### Travail demandé:
a: Veuillez reproduire fidèlement le passage du texte sur la gestion de l’eau qui va de « De là découlent » à « des débits, etc.). ».
b: Reprenez le texte sur la gestion de l’eau à l’endroit où il s’arrête et poursuivez-le.

### Extrait du texte:

Le vote de la loi du 16 décembre 1964 a permis de mettre en place un dispositif de gestion de l’eau
répondant à deux objectifs : d’une part, respecter sur l’ensemble du territoire national l’unité de la
ressource « eau » quel qu’en soit l’usage ; d’autre part, assurer le financement des opérations liées
à l’usage de l’eau.
Le respect de l’unité de la ressource s’exprime par l’existence de six bassins dont le territoire suit
les lignes de partage des eaux, et qui constituent le cadre de la gestion des eaux : cette gestion est
en effet assurée dans chaque bassin par une agence de l’eau à laquelle est associé un comité de
bassin.
La création des agences financières de bassin, aujourd’hui appelées agences de l’eau, permet
d’assurer le financement des opérations liées à l’usage de l’eau. Établissement public administratif
doté de la personnalité civile et de l’autonomie financière, l’agence de l’eau intervient, en se
fondant sur un programme d’intervention pluriannuel, par l’octroi de subventions ou la participation
à des fonds de concours, ainsi que par la perception de redevances. La loi fixe les règles d’assiette
des redevances, plafonne les taux et fixe les principes de leur modulation. Le comité de bassin fixe
les grandes orientations de l’agence, notamment sur le contenu du programme d’intervention
pluriannuel de l’agence proposé par le conseil d’administration en conformité avec les orientations
des SDAGE et sur les taux des redevances proposés par le conseil d’administration.
Comparé aux réalisations étrangères, le système français présente deux originalités : la première
tient au fait que les bassins recouvrent l’ensemble du territoire et se découpent suivant des limites
naturelles. La seconde, plus importante, tient à l’approche économique des réalités : l’eau a un
prix lié à sa valeur.
De là découlent deux principes : le caractère incitatif des redevances et des financements de
l’agence ; la modulation des redevances en fonction des circonstances de temps et de lieu qui
affectent localement les prélèvements et les restitutions d’eau.
En ce qui concerne les financements, les agences accordent leur aide aux maîtres d’ouvrage pour la
réalisation de travaux correspondant soit à la lutte contre la pollution (stations d’épuration,
émissaires en mer, procédés de fabrication moins polluants, soit au développement des ressources
en eau (adductions de cours d’eau, régularisation des débits, etc.).
La dépollution, qui a été considérée comme un objectif prioritaire par les six agences de l’eau, fait
l’objet d’un financement sous forme de primes – lorsque le dispositif construit permet d’éviter la
détérioration de la qualité des eaux – ou sous forme d’aides à la réalisation des travaux :
subventions et prêts.

### Données fournies:
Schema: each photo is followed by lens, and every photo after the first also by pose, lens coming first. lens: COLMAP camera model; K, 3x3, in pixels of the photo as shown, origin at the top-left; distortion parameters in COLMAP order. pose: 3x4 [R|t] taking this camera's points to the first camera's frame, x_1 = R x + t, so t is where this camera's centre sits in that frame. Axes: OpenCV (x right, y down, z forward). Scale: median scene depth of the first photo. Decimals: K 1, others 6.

---

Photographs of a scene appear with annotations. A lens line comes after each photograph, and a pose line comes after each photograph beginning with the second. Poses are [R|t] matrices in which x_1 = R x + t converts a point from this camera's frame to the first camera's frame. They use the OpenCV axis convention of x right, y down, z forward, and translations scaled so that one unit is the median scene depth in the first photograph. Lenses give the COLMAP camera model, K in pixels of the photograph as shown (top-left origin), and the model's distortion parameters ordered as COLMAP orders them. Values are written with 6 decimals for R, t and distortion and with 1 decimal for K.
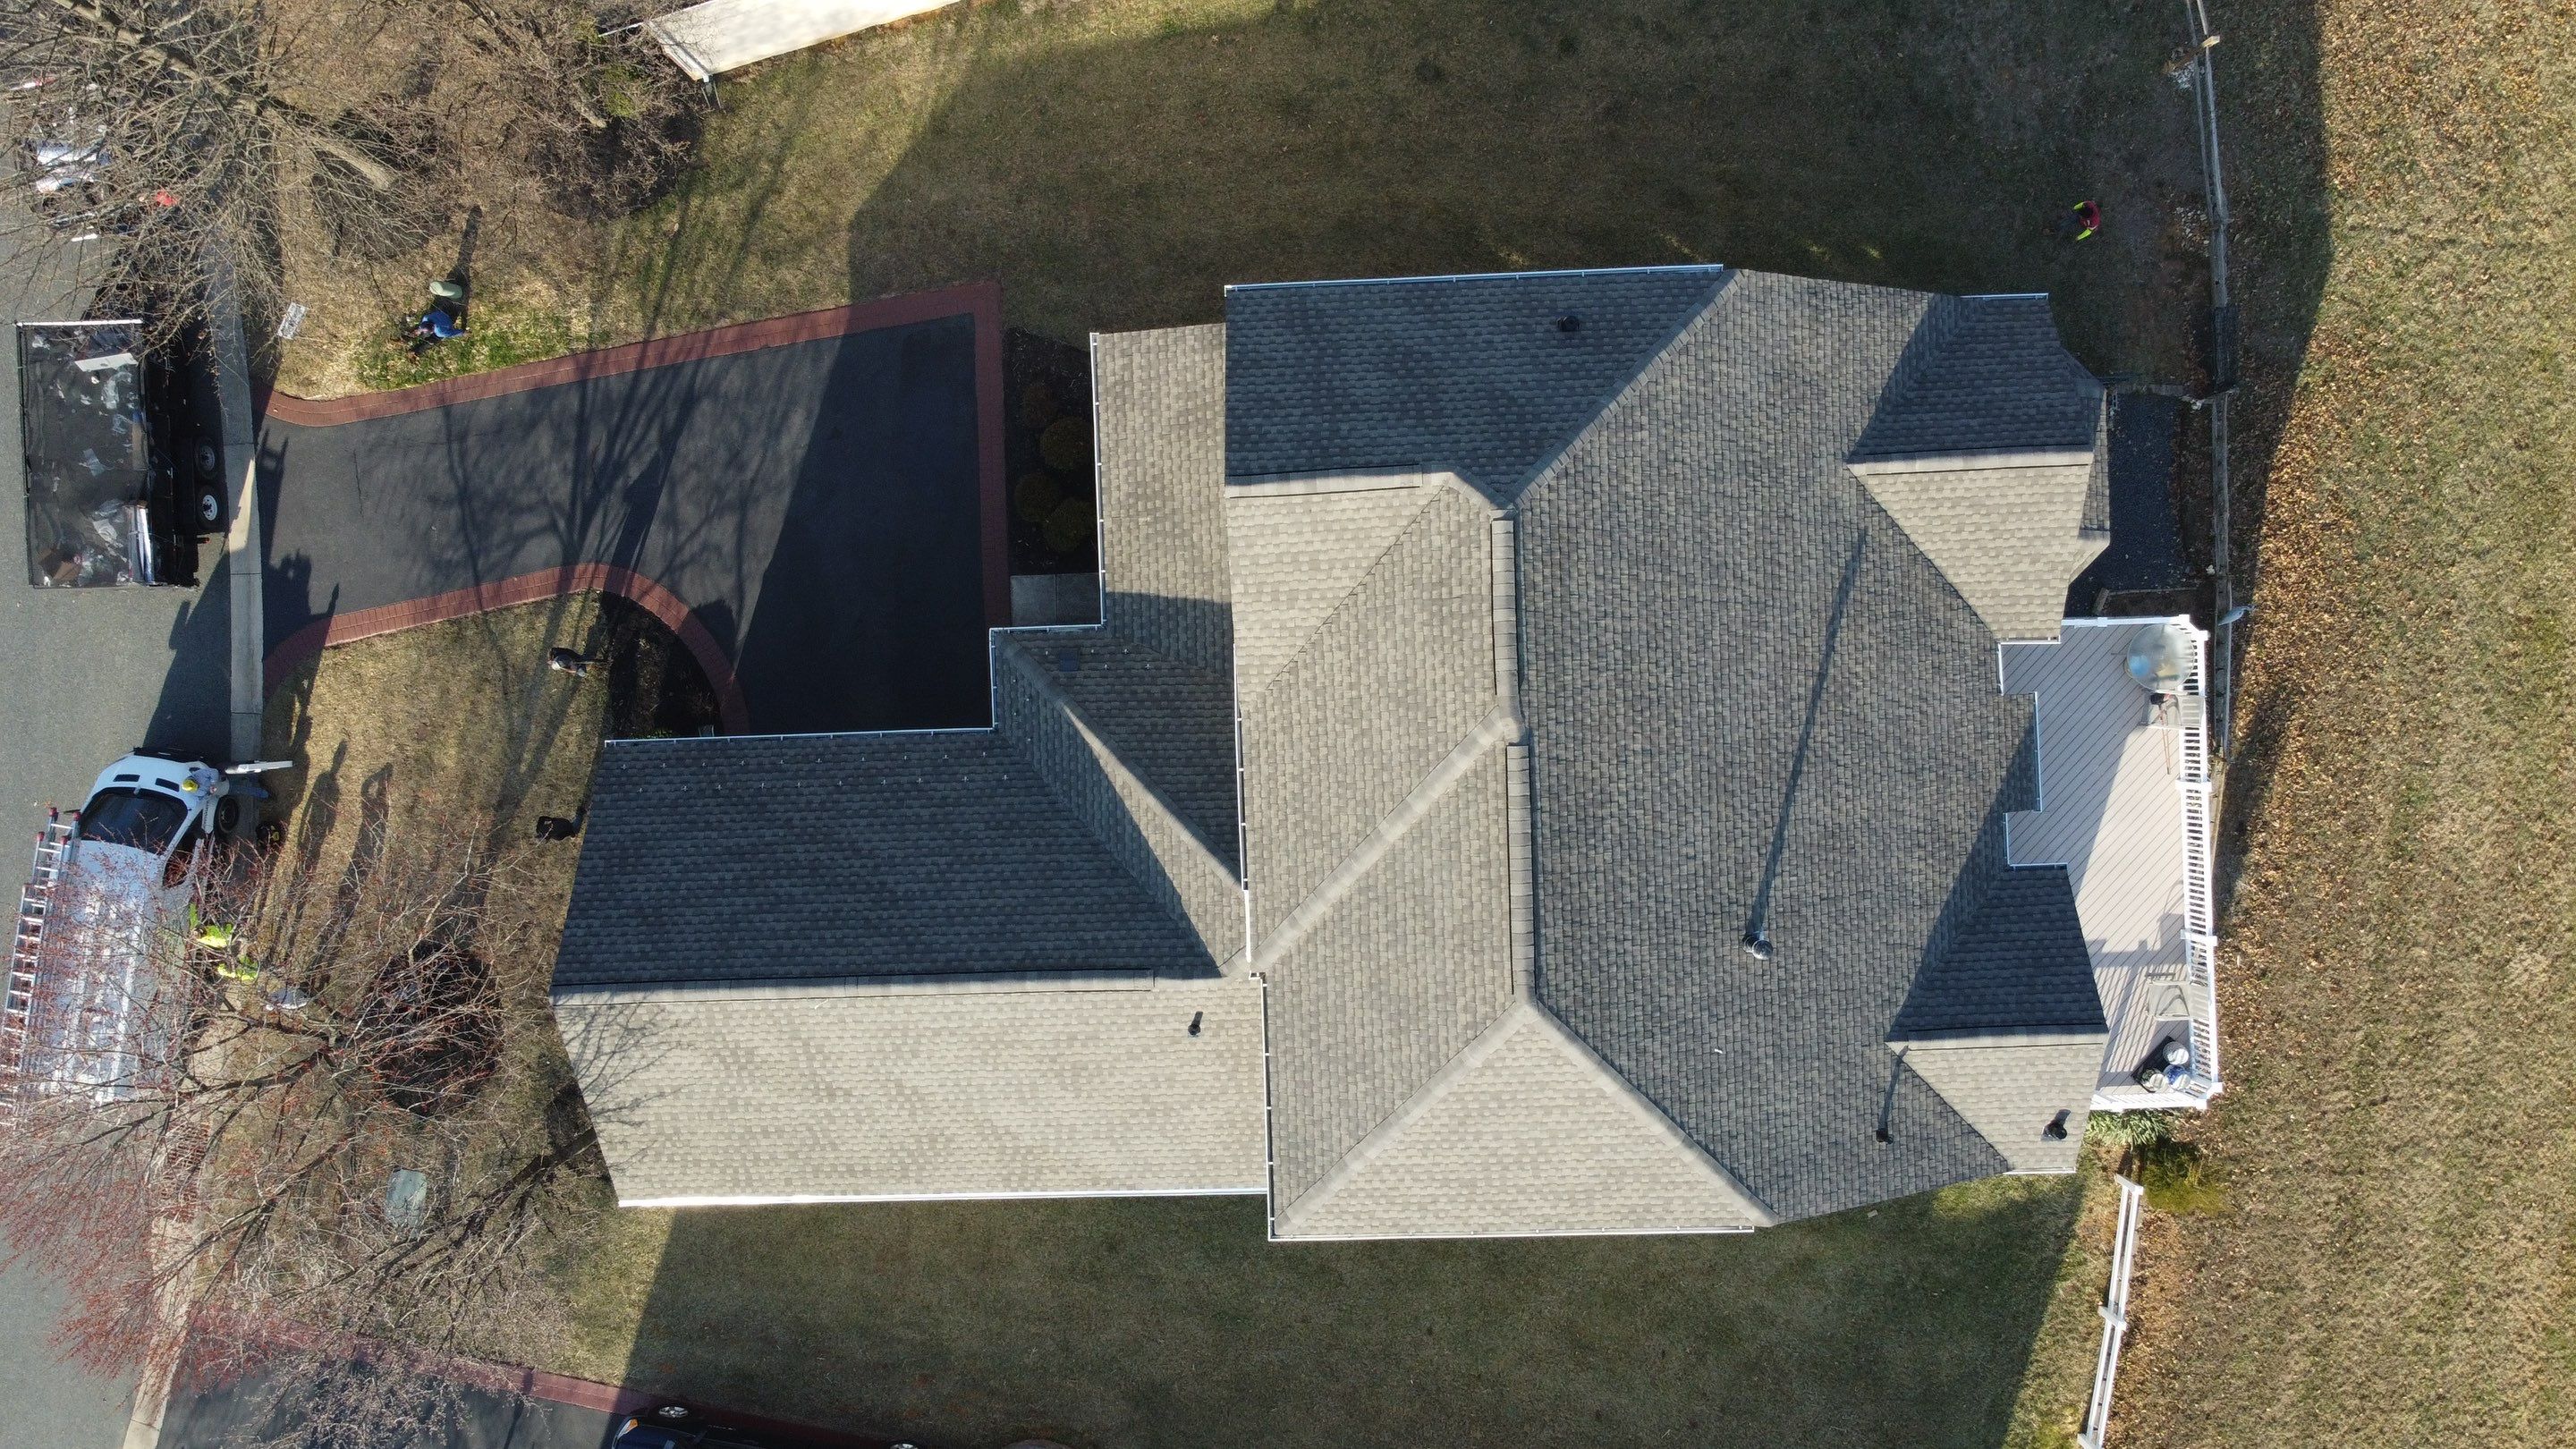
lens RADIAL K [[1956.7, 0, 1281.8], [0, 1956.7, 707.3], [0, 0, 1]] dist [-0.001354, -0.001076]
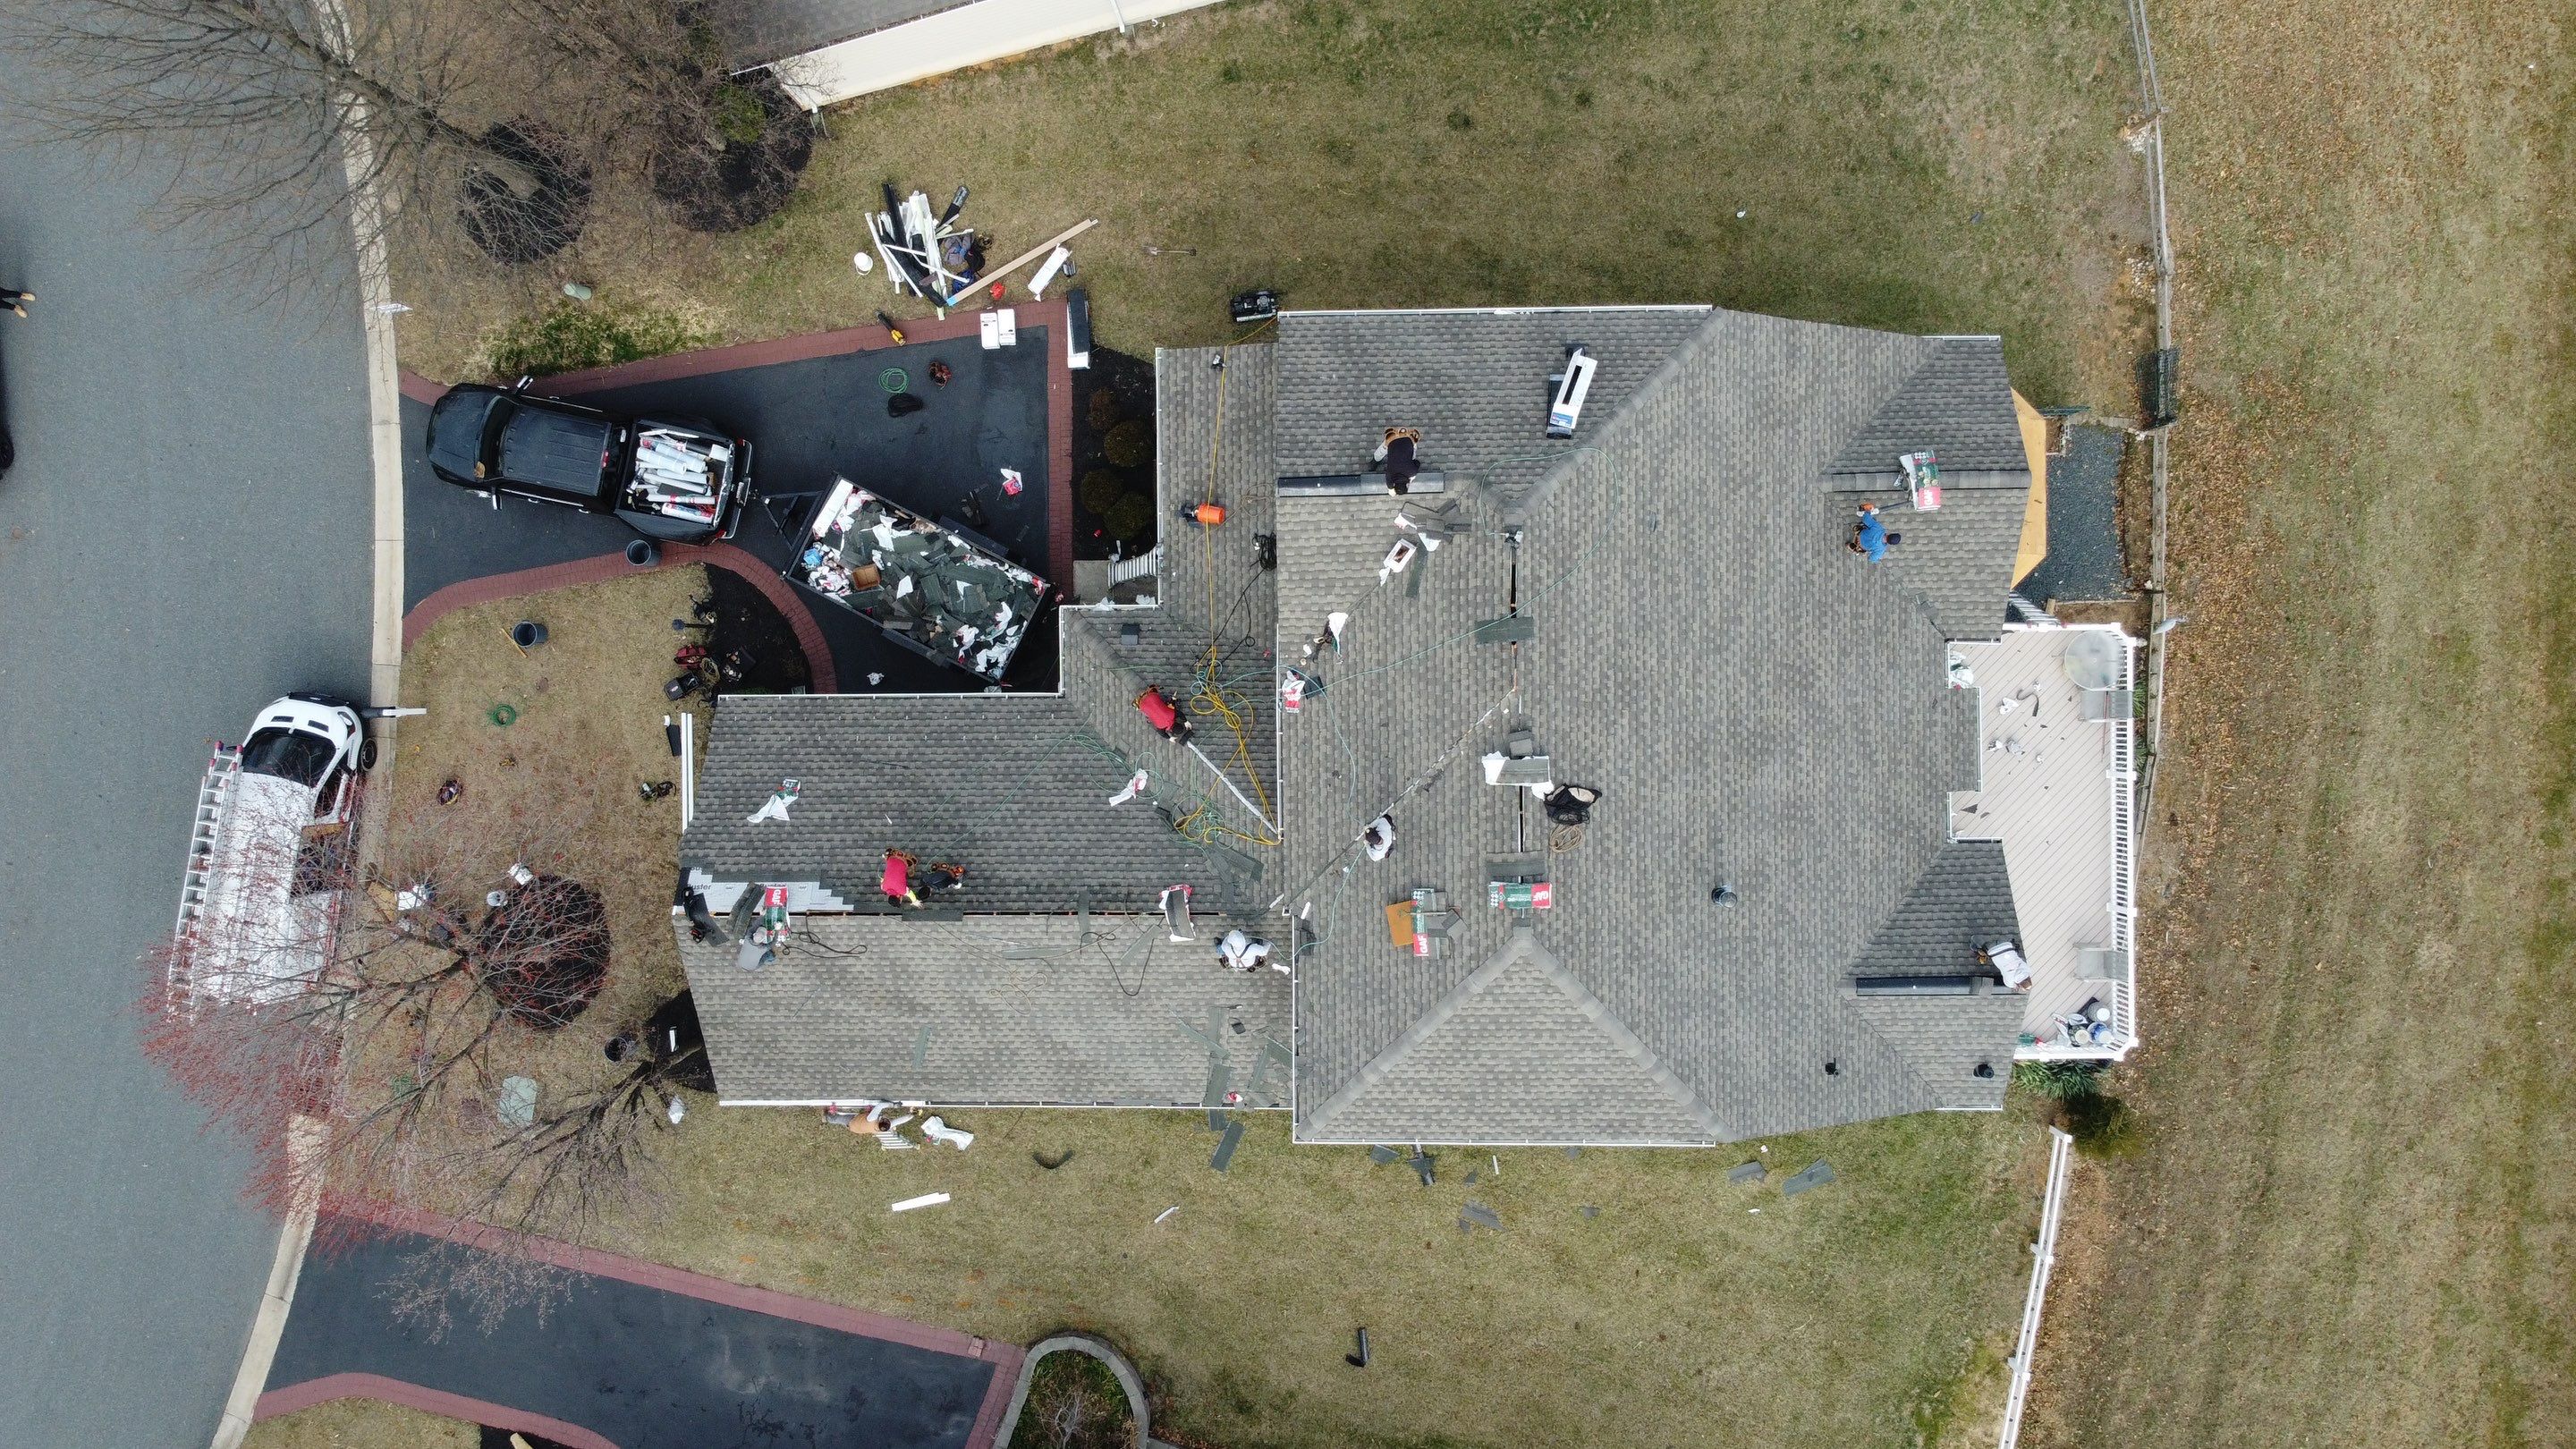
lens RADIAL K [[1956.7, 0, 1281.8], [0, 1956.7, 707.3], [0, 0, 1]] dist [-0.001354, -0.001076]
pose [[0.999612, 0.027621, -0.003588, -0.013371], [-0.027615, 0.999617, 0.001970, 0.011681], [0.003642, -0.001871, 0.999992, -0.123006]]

### Réponses par consigne:
a:
De là découlent deux principes : le caractère incitatif des redevances et des financements de
l’agence ; la modulation des redevances en fonction des circonstances de temps et de lieu qui
affectent localement les prélèvements et les restitutions d’eau.
En ce qui concerne les financements, les agences accordent leur aide aux maîtres d’ouvrage pour la
réalisation de travaux correspondant soit à la lutte contre la pollution (stations d’épuration,
émissaires en mer, procédés de fabrication moins polluants, soit au développement des ressources
en eau (adductions de cours d’eau, régularisation des débits, etc.).

b:
L’aide à la réalisation des travaux représente en moyenne de 15 à 40 % du coût total pour les
ouvrages collectifs, et de 30 à 70 % pour les équipements d’épuration industrielle. Toutefois les
prêts aux industries nouvelles ne peuvent excéder 50 % du coût des travaux. En réalité, les aides
aux entreprises sont généralement accordées sous forme de prêts. Pour les industries nouvelles, ces
prêts sont accordés à trois ans avec un différé d’un an, ou sous forme d’une avance à quatre ans
avec ou sans différé d’un an.
De même, au cas où une subvention est prévue, l’industriel qui en bénéficie peut obtenir une aide
majorée en demandant la transformation de la subvention en avance sans intérêt (montant majoré
de 20 à 40 %) ou en prêt (majoration de 40 à 50 %). En ce qui concerne les redevances perçues sur
toute personne privée ou publique dont l’action rend nécessaire ou seulement utile l’intervention
de l’agence, leur modulation est fonction de l’utilité, attachée à la ressource eau, ou de la
désutilité que provoque son emploi, appréciées en fonction des circonstances de temps et de lieu.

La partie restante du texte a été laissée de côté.